On the topic of xanax, I would not recommend it. While I haven’t taken it myself, I dated a girl who was prescribed it for anxiety and it didn’t do much good for her. As someone who has been on a fair few antidepressants I believe that they can be very useful in treating depression/anxiety, but we must be careful that we use them as a crutch with the intent to live healthily without them one day as opposed to relying on them solely to remain functional.
It sounds like your job is incredibly taxing. While it is a noble pursuit, please don’t sacrifice your health (both mental and physical) just to keep working. In order to take care of others, we need to first take care of ourselves and if we allow our health to deteriorate we may end up needing a lot of help ourselves.
As for everything else that is happening in your life, damn, it all does sound pretty rough. I can’t really think of any advice to help there but I’ll be praying for you. Stay strong and don’t give up, oftentimes things turn out far better than our depression makes us think they will.
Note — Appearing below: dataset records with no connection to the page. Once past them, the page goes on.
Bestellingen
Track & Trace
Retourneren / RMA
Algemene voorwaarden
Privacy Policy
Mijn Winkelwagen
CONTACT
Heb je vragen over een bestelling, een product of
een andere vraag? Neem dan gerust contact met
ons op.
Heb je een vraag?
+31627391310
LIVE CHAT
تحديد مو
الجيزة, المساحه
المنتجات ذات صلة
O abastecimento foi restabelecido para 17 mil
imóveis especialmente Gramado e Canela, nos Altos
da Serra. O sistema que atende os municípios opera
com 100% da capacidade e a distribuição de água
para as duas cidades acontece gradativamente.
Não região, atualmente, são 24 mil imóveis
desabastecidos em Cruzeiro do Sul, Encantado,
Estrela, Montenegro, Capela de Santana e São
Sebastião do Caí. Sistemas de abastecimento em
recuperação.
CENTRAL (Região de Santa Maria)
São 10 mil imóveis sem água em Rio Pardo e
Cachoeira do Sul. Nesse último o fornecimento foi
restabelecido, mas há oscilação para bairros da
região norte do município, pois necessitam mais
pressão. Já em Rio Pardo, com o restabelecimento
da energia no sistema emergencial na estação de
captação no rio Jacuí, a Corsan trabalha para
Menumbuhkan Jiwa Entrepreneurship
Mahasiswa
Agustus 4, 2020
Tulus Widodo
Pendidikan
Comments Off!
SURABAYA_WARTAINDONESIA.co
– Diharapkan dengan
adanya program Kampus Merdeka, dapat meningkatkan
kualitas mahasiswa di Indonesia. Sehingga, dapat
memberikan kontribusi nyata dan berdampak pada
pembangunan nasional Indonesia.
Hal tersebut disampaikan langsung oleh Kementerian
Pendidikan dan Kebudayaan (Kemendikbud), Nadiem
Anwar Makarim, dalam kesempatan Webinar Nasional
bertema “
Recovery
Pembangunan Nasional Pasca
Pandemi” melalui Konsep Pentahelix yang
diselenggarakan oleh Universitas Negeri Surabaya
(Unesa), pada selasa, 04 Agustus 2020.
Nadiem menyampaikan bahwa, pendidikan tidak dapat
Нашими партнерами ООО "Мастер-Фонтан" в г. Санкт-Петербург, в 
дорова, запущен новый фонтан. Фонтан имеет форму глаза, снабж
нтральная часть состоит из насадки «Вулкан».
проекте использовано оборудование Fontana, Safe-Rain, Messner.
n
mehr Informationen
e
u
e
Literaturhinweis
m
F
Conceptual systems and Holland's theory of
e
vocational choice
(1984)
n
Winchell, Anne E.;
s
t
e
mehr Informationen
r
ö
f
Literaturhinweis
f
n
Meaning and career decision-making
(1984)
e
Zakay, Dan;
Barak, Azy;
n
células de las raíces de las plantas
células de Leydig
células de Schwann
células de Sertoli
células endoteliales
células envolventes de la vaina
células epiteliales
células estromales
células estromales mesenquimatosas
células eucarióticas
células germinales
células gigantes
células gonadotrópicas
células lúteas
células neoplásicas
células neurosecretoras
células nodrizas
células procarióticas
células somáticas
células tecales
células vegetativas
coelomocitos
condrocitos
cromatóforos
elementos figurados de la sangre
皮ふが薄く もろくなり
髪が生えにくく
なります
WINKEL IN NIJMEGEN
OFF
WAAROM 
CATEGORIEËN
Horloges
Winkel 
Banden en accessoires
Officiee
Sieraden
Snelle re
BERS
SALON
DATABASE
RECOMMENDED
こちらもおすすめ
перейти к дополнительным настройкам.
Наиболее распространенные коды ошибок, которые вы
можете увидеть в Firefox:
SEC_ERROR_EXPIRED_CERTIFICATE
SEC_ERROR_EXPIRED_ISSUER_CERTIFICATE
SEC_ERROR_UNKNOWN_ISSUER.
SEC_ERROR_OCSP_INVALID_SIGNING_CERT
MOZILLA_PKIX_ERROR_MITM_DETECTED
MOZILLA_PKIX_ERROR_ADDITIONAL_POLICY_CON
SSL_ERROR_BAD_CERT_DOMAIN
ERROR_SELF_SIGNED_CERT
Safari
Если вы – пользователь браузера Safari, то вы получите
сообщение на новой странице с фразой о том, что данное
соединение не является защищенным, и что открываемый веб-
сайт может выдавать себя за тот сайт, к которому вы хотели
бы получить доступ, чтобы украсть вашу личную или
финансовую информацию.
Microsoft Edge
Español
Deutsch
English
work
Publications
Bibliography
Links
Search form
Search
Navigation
Thank you so so much Tim I appreciate your kind words very much. I just wish things would mellow out soon. Or at least I could just take the longest nap ever lol
I don’t know much about the other things you’ve described but I’ve definitely had to watch a lot of my family through their deaths. It can be the hardest thing you’ll ever do. The point that’s helped me through all of that was remembering that while they were with me I spent my time easing any suffering they had, doing what I could to make them happier, and loving them unconditionally. I know that may not mean a lot right now. But I think it will eventually for you.